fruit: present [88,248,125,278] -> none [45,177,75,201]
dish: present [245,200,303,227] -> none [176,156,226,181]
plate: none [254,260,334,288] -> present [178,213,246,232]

--

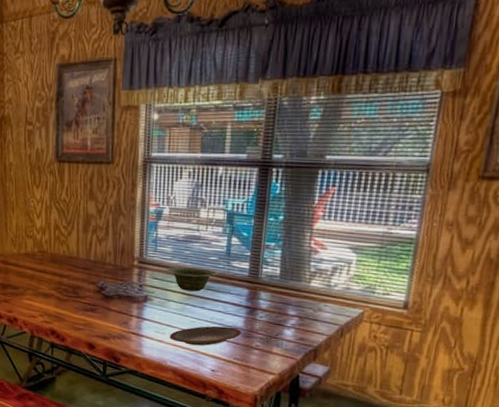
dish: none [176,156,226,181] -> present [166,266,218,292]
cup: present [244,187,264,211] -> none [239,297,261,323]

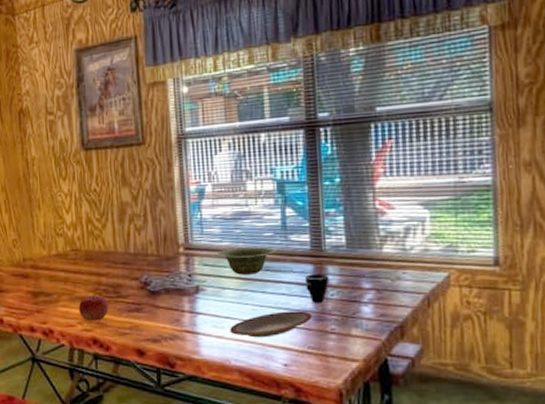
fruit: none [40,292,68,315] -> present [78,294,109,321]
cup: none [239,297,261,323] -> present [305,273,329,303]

_What the exercise asks_
Pull every line containing the word "fruit" out of the material.

_Task result_
fruit: present [88,248,125,278] -> none [45,177,75,201]
fruit: none [40,292,68,315] -> present [78,294,109,321]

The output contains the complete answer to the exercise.